Variant Cicada du Covid-19 : qui doit impérativement se faire vacciner dès le 20 avril ?

Publié par S. Coucke-Haddad
le 14/04/2026
personne âgée qui se vacciner
New Planet Media
Dès le 20 avril et jusqu’au 30 juin 2026, les autorités lancent une grande campagne de vaccination contre le Covid-19. Face à l'émergence de nouveaux sous-variants et à l'érosion naturelle de la protection, certaines personnes doivent impérativement faire un rappel. Qui et comment ? Voici ce qu’il faut savoir.

La vaccination contre le Covid-19 reste une ligne de défense majeure pour les populations à risque. Alors que le virus continue de muter avec l'apparition de nouvelles souches, les autorités sanitaires appellent à une nouvelle injection ciblée. Cette mesure vise à contrer les vulnérabilités immunitaires, en particulier chez les personnes les plus fragiles : les seniors et les personne immunodéprimés.

Covid : pourquoi sommes-nous de moins en moins bien immunisés ?

Le vieillissement du système immunitaire, ou immunosénescence, se caractérise par une diminution progressive de la production de certaines cellules protectrices. Selon des données partagées par la revue Repères en Gériatrie, le thymus génère beaucoup moins de lymphocytes T naïfs, réduisant ainsi la capacité globale du corps à identifier de nouveaux agents infectieux. De plus, les cellules B peinent à produire des anticorps efficaces avec le temps.

Un phénomène inflammatoire chronique, souvent appelé "inflammaging", interfère également avec les signaux immunitaires de l'organisme. Résultat : la réponse au vaccin devient moins robuste chez les seniors.

De plus, la durée de la protection vaccinale n'est pas infinie. On sait notamment que l'efficacité du vaccin contre les hospitalisations diminue fortement environ 120 à 180 jours après la dernière injection. Chez les personnes immunodéprimées, cette protection peut chuter de 36 % en seulement deux mois, pour atteindre un niveau quasi nul au bout d'un semestre.

Heureusement pour les plus à risque de développer une forme grave de Covid, une nouvelle dose de rappel permet de rétablir rapidement un haut niveau de défense. Selon une étude américaine publiée dans le réseau scientifique JAMA Network Open en février dernier, l'administration d'un rappel récent restaure l'efficacité contre les admissions en soins intensifs et prévient le décès à hauteur de 79 %.

Cicada, XFG : quels sont ces sous-variants Covid à surveiller ?

Comme tous les virus, le coronavirus mute et évolue en permanence.
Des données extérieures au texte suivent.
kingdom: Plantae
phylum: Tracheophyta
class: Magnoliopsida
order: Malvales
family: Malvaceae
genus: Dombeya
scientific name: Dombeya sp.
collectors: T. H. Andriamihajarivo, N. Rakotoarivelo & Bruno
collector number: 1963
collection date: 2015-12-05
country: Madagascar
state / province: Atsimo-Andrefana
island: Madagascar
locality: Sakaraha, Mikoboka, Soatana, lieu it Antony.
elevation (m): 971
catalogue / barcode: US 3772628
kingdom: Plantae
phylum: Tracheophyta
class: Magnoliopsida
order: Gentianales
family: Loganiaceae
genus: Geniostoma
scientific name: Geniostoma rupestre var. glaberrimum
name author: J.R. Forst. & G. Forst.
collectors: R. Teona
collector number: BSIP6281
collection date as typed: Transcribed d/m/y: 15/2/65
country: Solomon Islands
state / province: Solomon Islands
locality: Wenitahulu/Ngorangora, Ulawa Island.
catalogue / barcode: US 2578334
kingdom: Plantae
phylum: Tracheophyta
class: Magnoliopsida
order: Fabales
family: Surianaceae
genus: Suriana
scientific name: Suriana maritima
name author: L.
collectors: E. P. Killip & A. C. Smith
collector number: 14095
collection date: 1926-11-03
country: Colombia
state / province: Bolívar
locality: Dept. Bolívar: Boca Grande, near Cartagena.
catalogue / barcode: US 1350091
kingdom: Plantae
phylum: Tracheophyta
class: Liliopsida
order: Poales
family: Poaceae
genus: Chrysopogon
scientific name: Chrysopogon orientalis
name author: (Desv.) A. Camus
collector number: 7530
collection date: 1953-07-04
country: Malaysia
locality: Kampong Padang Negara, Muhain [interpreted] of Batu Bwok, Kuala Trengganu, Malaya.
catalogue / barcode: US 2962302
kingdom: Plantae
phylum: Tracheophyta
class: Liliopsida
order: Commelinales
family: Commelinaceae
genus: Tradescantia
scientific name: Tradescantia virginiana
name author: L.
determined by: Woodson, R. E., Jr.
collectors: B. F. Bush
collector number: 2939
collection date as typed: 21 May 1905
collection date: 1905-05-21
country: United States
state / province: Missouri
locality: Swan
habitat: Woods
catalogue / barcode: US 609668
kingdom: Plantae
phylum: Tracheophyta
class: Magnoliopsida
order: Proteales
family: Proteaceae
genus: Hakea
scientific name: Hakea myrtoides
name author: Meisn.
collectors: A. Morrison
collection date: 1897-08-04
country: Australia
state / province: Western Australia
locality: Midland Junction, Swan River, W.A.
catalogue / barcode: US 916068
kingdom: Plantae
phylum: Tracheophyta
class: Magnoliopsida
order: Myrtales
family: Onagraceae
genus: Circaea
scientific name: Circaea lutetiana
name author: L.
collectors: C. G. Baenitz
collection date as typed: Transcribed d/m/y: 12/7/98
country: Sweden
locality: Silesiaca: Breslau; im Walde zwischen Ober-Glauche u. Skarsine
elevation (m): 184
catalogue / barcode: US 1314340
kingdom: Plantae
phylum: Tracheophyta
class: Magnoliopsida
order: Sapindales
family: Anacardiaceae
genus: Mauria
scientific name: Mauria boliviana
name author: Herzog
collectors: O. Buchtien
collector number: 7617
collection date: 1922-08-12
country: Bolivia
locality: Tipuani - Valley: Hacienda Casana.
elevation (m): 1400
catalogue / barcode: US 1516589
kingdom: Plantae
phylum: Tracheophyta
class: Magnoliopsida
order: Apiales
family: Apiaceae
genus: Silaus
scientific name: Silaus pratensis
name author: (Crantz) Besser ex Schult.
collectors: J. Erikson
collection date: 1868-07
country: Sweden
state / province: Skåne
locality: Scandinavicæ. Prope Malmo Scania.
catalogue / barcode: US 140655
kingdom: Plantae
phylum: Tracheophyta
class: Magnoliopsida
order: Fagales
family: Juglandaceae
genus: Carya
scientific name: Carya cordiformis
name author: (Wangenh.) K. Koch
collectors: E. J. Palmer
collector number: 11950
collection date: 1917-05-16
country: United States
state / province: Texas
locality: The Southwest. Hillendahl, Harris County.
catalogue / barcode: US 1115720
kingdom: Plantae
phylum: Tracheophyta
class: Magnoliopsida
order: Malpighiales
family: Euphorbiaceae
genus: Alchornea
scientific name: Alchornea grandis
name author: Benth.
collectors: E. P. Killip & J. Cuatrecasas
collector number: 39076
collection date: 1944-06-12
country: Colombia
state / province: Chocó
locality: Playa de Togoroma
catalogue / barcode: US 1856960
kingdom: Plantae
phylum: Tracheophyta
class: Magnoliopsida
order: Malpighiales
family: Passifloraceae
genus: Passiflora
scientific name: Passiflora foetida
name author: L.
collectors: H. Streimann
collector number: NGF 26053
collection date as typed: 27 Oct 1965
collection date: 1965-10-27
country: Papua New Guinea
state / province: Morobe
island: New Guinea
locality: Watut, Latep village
Notre organisme, et plus particulièrement notre système immunitaire, doit ainsi s’adapter à ces nouveaux venus. Or, depuis fin 2025, de nouvelles souches hybrides de Spike sont apparues.

À l'image du sous-variant surnommé "Cicada", qui a semblé hiberner de longs mois avant de frapper massivement aux Etats-Unis, ce qui a surpris les épidémiologistes américains ou encore du variant XFG (plus connu sous le nom de Frankenstein) qui reste majoritaire en France. D’ailleurs, la circulation du SARS-CoV-2 dans les eaux usées reste supérieure à celle de la saison précédente selon le dernier bulletin de Santé Publique France. Si la grande majorité d’entre sommes “naturellement” armés pour lutter contre ces variants, ce n’est pas forcément le cas des plus fragiles.

Pour répondre à cette évolution, de nouveaux vaccins à ARN, autorisés début 2026, ciblent précisément les récentes mutations de la protéine Spike. C’est important, car les anticorps issus d'infections anciennes ne suffisent plus aujourd’hui face à ces variants.

Campagne de rappel 2026 contre le Covid : qui est concerné ?

La vaccination mise en place ce printemps ne bloque plus systématiquement la transmission du virus responsable de simples symptômes de rhume, mais vise à réduire drastiquement le risque de détresse respiratoire et de pneumonie chez les plus de 75 ans. Ce sont donc les seniors qui sont visés en priorité. Les personnes immunodéprimées ont aussi accès à ce rappel de vaccin, quel que soit leur âge.

Pour optimiser cette stratégie de prévention, le délai administratif est raccourci pour les patients les plus exposés. Ainsi, pour les plus de 80 ans et les immunodéprimés sévères, la dose peut être administrée dès trois mois après le précédent rappel, si le médecin le juge pertinent. Comme lors des campagnes précédentes, le vaccin est pris en charge à 100 %.